Les Fêtes arrivent, les réunions familiales aussi. Pour Emmanuelle*, ces rassemblements évoquent quelques souvenirs qu’elle aimerait oublier. Des souvenirs de son mari, ivre.

« Je me rappelle encore une fête de famille où mon chum a pris le micro et s’est mis à faire le con, complètement paqueté, raconte la jeune femme. Le monde rit, mais rit… Et moi, je suis dans mon coin, tellement en colère ! Pour moi, le monde ne rit pas de ce qu’il dit : le monde rit de lui. »

Emmanuelle s’est éloignée pour appeler un membre d’Al-Anon de son téléphone portable. Ça lui a fait du bien.

Le mari d’Emmanuelle est alcoolique toxicomane : alcool et cocaïne.

« Plusieurs périodes de consommation très active, d’autres plus faibles, et quelques périodes d’abstinence. On a deux enfants. Ça fait plus de 15 ans qu’on est ensemble. »

— Emmanuelle

Quand Emmanuelle l’a rencontré, vers la fin de l’adolescence, il buvait un peu plus que la moyenne, mais c’était un gars bâti. Emmanuelle se disait qu’il était capable d’en prendre.

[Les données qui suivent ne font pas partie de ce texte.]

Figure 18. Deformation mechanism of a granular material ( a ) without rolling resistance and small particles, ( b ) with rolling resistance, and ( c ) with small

Ils ont vécu de belles années ensemble jusqu’à ce que son mari sombre dans la consommation, il y a une dizaine d’années, après avoir vécu des conflits avec sa famille et au travail.

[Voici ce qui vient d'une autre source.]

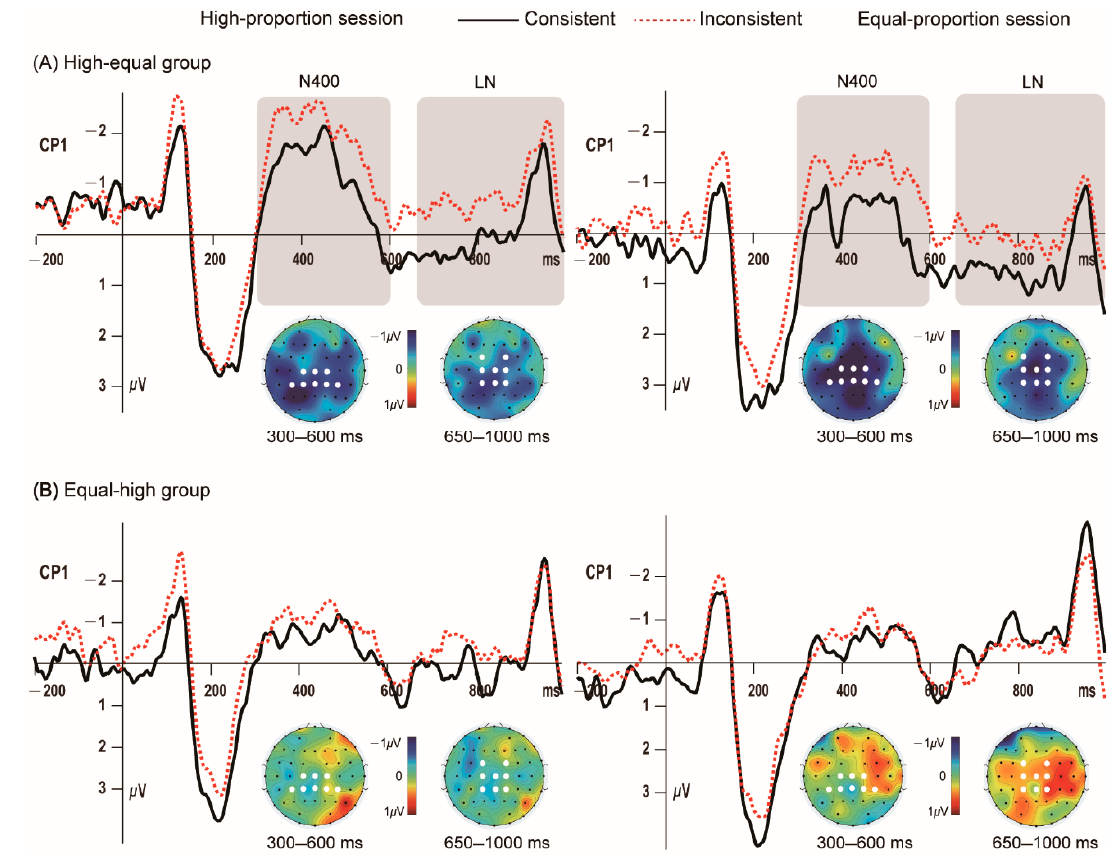
Figure 1. ERPs time-locked to the onset of the role nouns. Grand-average ERP waveforms at CP1, a representative channel, for the consistent and the inconsistent conditions in both high-proportion and equal-proportion sessions for the high–equal ( A ) and the equal–high groups ( B ), respectively. The scalp topographies of the corresponding difference waves (inconsistent minus consistent) are shown for both N400 and late negativity (LN) time windows. The white dots within each topography indicate the locations of all eight channels chosen for data analyses.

« Il voulait la paix, dit Emmanuelle, dont les enfants étaient tout petits à l’époque. Parfois, je devais être achalante aussi. Quand il n’était pas là, j’assumais, mais quand il était là, je pouvais être sur son cas, parce que j’avais besoin de lui. »

Son mari a le réflexe de partir quand il consomme, sans doute pour que sa femme et ses enfants ne le voient pas ainsi. En période de consommation active, Emmanuelle tient la maison à bout de bras. Son mari, qui travaille beaucoup, consomme alors son salaire. « Même plus. »

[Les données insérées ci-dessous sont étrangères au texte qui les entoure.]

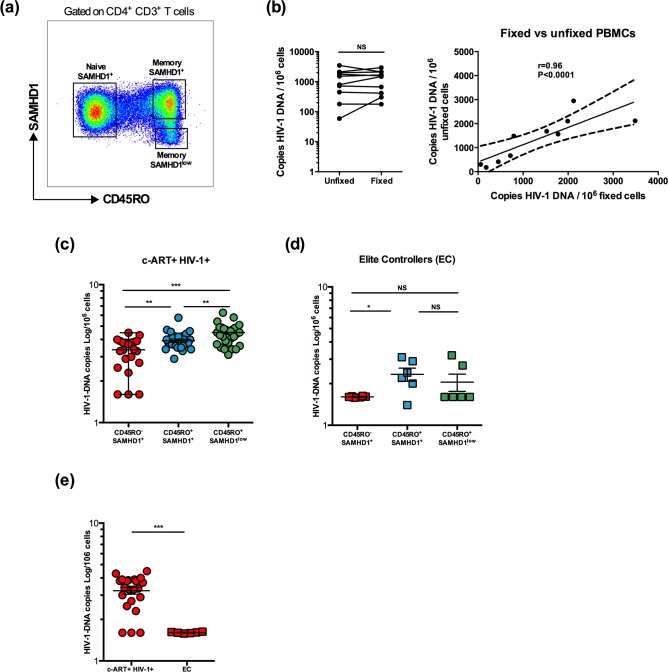
Memory CD4+ CD45RO+ SAMHD1low cells exhibit the highest level of HIV-1 DNA.Peripheral blood samples were collected from 36 HIV-infected individuals receiving c-ART and 6 Elite Controllers. Fresh PBMCs were stained with anti-CD3, -CD4, -CD45RO and -SAMHD1. The three cell subsets: memory CD4+ CD45RO+ SAMHD1low, CD4+ CD45RO+ SAMHD1+ and naive CD4+ CD45RO- SAMHD1+ were sorted by FACS. Protocols for DNA extraction and PCR experiments on permeabilized and fixed cells have been optimized using bulk PBMCs from 10 HIV-1 infected individuals receiving c-ART. Levels of total HIV-1 DNA were quantified by Nested real-time PCR in sorted cells ex vivo. (a) Gating strategy for memory CD4+CD45RO+SAMHD1low, CD4+CD45RO+SAMHD1+ and naive CD4+CD45RO-SAMHD1+. (b) Levels of total HIV-1 DNA in unfixed PBMCs from HIV-1 infected individuals receiving c-ART (n = 10) compared head-to-head with fixed PBMCs from the same individuals. (c) Levels of total HIV-1 DNA in sorted memory CD4+CD45RO+SAMHD1low, CD4+CD45RO+SAMHD1+ and naive CD4+CD45RO-SAMHD1+ from HIV-1 infected individuals receiving c-ART. (d) Levels of total HIV-1 DNA in sorted memory CD4+CD45RO+SAMHD1low, CD4+CD45RO+SAMHD1+ and naive CD4+CD45RO-SAMHD1+ from Elite Controllers (HIV+ EC). (e) Levels of total HIV-1 DNA in sorted naive CD4+CD45RO-SAMHD1+ from HIV-1 infected individuals receiving c-ART and Elite Controllers. Data represent median with interquartile range. *p<0.05, **p<0.01 and ***p<0.001, t-test and 2-way ANOVA tests followed by Bonferroni post-tests.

« Quand il revient, il n’attend pas d’être correct, souligne Emmanuelle. On peut le retrouver par terre, ça peut être l’ambulance qu’on appelle. Ça peut être dramatique. C’est l’horreur. »

Tant qu’elle le pourra, et tant qu’il essayera de s’en sortir, Emmanuelle souhaite rester à ses côtés, bien qu’elle ignore si elle pourra subir encore longtemps les conséquences de sa consommation et qu’elle sait que certains seront portés à la juger.

« Lorsqu’il est sobre, il revient rapidement à lui et je peux vous assurer que je suis une femme comblée », dit Emmanuelle, qui souligne à quel point elle aime sa personnalité, son charme et son humour. Elle aime tout de lui. Tout, sauf cette maladie.

* Les noms ont été changés pour préserver l’anonymat des protagonistes.